Scoping any of these hunting handguns is another personal decision. For my aging eyes, it’s really not a choice but a necessity. Again, many factors may be taken in consideration such as type of hunting, method, and specific game hunted. Do you want a fixed 2X or 4X? How about one of those red-dot sights on a revolver? Perhaps you would be better served with a variable in something like a 2X-7X or 3X-12X. Your gun/cartridge combination may dictate the best choice. If you’re hunting in dark timber where shots are likely to be inside 100 yards, a 2X or 4X will be fine. Several hunters are mounting a red-dot sight, like the UltraDot, on their revolvers. On the other side of the equation, sneaking up on an antelope in the wide-open prairie where shots are going to be extended, the variable cranked up in power makes sense. Quality optics are a good investment and just may help you fill your tag.

It is incumbent upon us to make a good, clean shot, resulting in a humane kill. The magnificent game animals we pursue deserve no less — and this my friends, is the driving force for practice.

We all have busy lives, but making time for proper practice enhances our odds when opportunity comes our way. Experienced handgun hunters I know practice emulating actual field conditions they expect to encounter on their hunt. When I’m hunting in the mountains for example, and plan on shooting off my backpack, I practice doing just that.
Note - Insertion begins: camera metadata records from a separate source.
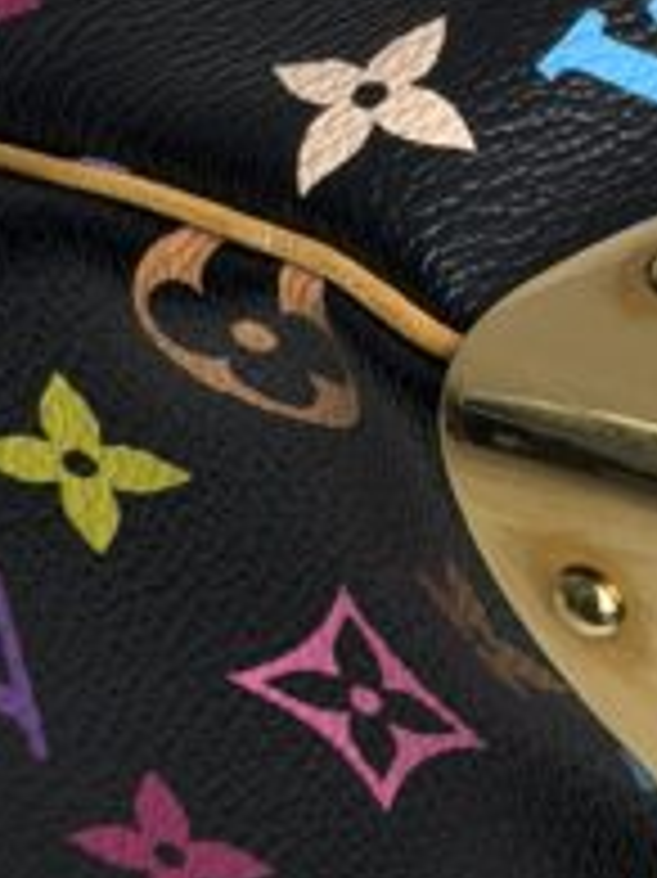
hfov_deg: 7.5
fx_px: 4991
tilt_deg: -43.5
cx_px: 747
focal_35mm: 197
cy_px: 333
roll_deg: +0.4
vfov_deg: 10.0
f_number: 1.78
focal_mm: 6.76
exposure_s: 1/120
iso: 50
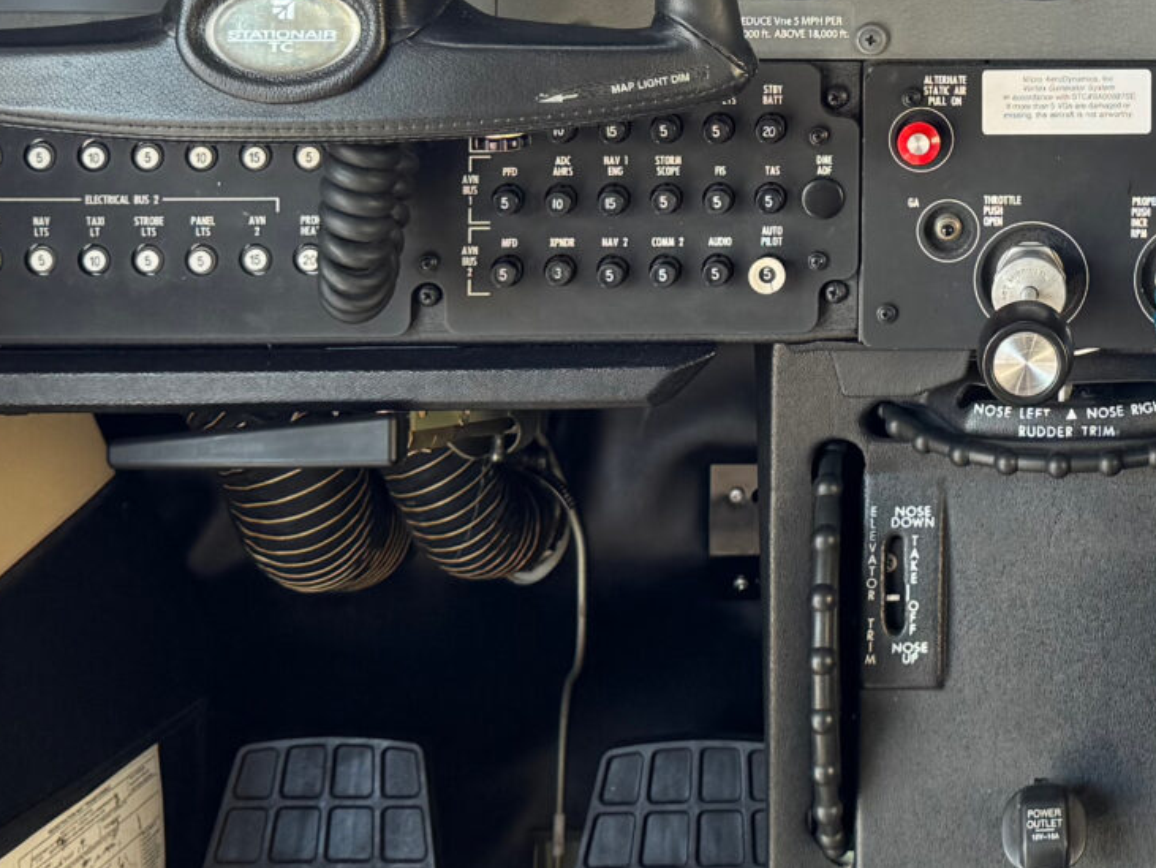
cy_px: -212
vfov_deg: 16.7
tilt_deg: +1.6
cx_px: 1178
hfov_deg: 22.3
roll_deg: -2.0
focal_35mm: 84
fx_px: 2807
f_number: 1.78
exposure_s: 1/347
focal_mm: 6.76
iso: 80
Likewise, if I anticipate shooting from a tripod or shooting stick of some description, I use them in practice.

Whatever field conditions you expect, it behooves you to practice ahead of time. Practicing helps enhance bullet placement. Precise bullet placement results in a punched tag and happy hunter. With the right handgun, that’s what it’s all about. Regardless if you’re hunting in the woods or wide-open spaces of the west, there is a handgun just right for you. Have fun with all of this and enjoy the adventure.